WebRTC-Leak Test
WebRTC sorgt für direkte Video- und Sprachverbindungen im Browser. Dafür sammelt dein Browser sogenannte ICE-Kandidaten — und die enthalten deine echten IP-Adressen, lokal wie öffentlich.
Das Tückische: Eine Website kann diese Adressen per JavaScript auslesen, selbst wenn ein VPN läuft. Schließt dein VPN das Leck nicht, ist deine echte IP trotz Tunnel sichtbar.

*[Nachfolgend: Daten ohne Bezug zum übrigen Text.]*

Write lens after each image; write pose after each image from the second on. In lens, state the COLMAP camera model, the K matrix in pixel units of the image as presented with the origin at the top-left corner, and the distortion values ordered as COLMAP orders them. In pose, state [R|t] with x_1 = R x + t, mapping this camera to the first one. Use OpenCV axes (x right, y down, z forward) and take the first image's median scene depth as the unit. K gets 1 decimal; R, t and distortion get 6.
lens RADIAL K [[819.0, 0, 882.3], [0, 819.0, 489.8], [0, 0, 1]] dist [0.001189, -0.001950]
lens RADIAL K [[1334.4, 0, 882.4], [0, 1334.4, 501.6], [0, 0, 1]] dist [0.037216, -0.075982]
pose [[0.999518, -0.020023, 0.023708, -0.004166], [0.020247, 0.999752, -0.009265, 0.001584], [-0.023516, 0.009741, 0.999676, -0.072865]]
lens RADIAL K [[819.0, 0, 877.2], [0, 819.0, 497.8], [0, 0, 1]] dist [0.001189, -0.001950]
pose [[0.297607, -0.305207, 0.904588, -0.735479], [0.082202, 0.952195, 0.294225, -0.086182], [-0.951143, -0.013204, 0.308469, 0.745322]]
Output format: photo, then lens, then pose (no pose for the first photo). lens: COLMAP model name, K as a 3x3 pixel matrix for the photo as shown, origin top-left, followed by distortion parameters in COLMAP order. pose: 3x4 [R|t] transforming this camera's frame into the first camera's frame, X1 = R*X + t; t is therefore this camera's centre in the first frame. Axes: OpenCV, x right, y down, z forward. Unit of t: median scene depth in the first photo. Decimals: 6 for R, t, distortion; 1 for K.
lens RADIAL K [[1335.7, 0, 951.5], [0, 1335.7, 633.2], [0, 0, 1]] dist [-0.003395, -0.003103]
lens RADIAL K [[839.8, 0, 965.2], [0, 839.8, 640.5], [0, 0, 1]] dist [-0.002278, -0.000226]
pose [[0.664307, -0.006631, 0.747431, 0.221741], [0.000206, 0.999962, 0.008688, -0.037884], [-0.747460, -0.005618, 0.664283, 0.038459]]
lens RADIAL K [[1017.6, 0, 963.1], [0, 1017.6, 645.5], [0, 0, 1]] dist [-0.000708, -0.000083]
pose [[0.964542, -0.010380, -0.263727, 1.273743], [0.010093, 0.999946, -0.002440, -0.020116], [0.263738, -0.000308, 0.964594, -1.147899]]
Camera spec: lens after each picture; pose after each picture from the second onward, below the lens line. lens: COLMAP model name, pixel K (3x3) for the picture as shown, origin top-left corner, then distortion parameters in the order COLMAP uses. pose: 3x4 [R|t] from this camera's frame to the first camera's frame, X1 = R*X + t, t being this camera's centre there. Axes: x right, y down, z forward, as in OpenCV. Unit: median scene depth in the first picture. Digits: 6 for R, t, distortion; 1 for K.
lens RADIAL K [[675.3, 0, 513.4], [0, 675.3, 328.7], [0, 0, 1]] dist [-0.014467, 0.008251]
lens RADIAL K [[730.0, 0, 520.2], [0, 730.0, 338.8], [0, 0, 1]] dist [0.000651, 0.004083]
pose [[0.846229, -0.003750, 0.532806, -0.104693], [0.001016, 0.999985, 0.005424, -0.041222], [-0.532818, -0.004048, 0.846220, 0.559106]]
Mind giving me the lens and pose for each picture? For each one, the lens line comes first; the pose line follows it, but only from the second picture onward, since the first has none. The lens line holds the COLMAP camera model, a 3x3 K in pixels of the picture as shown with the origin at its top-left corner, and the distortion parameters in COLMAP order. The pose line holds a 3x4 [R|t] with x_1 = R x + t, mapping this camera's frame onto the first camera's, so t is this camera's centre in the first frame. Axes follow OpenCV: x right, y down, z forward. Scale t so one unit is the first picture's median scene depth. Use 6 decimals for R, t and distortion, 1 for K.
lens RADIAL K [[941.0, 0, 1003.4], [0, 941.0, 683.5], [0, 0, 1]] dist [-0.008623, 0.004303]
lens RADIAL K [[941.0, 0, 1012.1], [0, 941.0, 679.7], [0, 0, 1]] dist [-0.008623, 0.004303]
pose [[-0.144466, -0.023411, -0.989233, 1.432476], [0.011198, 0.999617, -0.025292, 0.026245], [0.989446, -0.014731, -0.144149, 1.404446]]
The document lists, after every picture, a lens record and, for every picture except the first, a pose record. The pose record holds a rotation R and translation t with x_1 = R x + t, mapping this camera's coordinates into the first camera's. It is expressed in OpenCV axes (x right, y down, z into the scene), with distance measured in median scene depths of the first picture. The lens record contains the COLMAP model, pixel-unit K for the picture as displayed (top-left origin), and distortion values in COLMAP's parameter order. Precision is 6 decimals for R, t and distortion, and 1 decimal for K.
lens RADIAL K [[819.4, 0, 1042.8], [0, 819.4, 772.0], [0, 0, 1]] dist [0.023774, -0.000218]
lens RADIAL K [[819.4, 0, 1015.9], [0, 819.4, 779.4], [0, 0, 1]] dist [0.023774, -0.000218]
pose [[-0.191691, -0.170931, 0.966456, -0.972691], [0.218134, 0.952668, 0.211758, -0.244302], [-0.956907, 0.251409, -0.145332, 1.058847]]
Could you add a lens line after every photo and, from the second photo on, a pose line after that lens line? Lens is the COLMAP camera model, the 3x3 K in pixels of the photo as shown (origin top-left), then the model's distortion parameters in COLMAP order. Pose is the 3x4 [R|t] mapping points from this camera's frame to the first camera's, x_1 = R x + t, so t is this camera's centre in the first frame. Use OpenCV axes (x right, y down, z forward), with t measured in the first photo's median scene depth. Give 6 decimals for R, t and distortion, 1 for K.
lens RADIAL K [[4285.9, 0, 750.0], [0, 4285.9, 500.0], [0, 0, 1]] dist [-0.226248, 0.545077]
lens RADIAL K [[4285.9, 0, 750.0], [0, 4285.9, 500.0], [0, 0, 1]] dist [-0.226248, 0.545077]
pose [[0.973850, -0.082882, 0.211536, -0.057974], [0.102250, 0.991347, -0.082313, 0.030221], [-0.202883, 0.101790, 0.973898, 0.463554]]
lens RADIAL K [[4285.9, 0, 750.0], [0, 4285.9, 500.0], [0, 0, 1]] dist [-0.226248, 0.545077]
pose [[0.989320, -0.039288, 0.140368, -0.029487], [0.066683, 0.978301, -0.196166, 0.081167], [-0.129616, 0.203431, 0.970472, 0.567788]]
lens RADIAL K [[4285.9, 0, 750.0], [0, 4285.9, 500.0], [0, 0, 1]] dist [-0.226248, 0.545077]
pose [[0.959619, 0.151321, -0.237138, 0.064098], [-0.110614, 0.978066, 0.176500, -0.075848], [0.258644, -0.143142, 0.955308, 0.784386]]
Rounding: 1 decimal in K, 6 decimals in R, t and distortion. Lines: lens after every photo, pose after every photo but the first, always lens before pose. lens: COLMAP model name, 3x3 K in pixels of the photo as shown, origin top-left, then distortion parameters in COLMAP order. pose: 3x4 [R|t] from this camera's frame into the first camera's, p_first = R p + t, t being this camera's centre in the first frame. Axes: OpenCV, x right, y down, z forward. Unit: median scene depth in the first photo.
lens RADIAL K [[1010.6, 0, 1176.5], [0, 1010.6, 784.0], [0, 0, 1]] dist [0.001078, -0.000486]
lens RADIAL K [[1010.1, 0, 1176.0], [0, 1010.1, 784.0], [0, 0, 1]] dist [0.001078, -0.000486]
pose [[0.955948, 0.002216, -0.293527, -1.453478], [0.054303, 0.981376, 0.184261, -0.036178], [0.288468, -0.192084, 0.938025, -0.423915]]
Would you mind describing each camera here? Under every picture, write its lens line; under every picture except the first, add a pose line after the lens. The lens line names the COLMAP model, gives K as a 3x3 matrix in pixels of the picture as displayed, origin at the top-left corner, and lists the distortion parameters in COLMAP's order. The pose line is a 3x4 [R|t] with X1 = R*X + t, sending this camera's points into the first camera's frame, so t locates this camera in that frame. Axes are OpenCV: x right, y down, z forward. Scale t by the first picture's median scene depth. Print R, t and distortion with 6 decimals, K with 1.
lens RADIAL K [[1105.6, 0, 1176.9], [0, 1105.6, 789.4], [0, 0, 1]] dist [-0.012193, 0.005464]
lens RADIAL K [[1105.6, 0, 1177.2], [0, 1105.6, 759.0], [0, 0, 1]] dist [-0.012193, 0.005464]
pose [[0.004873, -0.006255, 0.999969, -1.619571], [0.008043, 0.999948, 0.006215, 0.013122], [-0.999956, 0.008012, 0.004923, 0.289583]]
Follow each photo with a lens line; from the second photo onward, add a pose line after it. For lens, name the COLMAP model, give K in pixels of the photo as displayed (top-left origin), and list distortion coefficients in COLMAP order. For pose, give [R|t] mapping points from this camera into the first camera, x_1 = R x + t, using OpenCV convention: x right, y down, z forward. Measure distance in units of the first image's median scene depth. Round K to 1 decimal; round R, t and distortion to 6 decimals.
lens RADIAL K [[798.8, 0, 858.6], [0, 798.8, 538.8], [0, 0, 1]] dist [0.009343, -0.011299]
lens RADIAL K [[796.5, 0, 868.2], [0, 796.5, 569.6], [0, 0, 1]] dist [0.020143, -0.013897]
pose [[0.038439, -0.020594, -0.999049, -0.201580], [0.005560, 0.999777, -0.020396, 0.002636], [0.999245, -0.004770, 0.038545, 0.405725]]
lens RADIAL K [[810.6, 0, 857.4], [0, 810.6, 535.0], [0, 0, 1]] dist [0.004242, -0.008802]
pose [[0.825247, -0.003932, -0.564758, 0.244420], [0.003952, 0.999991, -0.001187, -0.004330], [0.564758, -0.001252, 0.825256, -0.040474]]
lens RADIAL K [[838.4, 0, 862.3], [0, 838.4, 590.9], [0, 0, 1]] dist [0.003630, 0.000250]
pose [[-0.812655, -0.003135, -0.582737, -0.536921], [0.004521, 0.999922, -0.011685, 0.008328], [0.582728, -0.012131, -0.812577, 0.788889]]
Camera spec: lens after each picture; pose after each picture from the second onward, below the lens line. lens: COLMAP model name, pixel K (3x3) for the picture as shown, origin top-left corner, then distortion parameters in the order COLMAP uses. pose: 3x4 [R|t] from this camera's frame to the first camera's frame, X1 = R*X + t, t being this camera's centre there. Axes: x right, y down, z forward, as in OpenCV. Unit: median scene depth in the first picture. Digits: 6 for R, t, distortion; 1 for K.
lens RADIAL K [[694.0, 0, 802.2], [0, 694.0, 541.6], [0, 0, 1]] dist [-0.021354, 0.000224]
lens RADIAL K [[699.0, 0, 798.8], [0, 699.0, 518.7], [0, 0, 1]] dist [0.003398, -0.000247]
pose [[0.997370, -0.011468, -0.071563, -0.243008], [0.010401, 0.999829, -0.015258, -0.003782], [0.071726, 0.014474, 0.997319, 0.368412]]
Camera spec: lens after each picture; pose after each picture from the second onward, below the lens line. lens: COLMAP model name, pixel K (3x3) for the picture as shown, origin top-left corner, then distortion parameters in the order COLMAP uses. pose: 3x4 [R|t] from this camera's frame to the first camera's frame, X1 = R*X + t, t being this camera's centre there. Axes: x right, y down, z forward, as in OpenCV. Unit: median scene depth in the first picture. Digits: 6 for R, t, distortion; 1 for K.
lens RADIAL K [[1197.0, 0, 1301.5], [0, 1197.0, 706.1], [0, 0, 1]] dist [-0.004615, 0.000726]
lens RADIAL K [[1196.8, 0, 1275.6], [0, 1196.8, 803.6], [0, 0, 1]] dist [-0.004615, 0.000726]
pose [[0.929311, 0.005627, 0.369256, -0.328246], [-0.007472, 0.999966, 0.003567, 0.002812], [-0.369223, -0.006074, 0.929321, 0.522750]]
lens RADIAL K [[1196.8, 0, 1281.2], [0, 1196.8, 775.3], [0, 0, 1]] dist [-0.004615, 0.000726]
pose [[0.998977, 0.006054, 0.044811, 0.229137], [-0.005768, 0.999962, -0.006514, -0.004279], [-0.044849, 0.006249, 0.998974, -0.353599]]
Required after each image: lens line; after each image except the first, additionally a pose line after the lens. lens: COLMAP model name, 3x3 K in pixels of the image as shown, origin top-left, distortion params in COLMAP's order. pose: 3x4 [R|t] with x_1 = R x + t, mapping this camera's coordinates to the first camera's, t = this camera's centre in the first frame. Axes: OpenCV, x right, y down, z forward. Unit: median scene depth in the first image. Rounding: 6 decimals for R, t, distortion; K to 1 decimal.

Dieser Test fragt die WebRTC-API direkt in deinem Browser ab. Es wird kein externer STUN-Server und kein Server von uns kontaktiert. Die gefundenen Adressen siehst nur du.
Was dieser Test prüft
Der Test ruft die RTCPeerConnection-API auf und liest die sogenannten ICE-Kandidaten aus, die dein Browser für eine Direktverbindung sammelt. Darin stecken deine lokale Netzwerk-IP (z. B. 192.168.x.x) und — wenn dein Browser oder VPN das Leck nicht schließt — deine öffentliche IP-Adresse.
Was das Ergebnis bedeutet
Erscheint eine öffentliche IP, kann jede Website sie per JavaScript mitlesen — selbst bei aktivem VPN. Erscheinen nur lokale Adressen oder gar keine, ist dein WebRTC-Leck geschlossen. Lokale IPs allein sind weniger kritisch, verraten aber etwas über dein Heimnetz.
Was du tun kannst
In Firefox setzt du media.peerconnection.enabled in about:config auf false. Brave bietet WebRTC-IP-Schutz in den Privacy-Einstellungen. Am bequemsten ist ein VPN mit systemweitem WebRTC-Schutz. Datenquelle: W3C WebRTC-Spezifikation, getestet 100 % lokal in deinem Browser.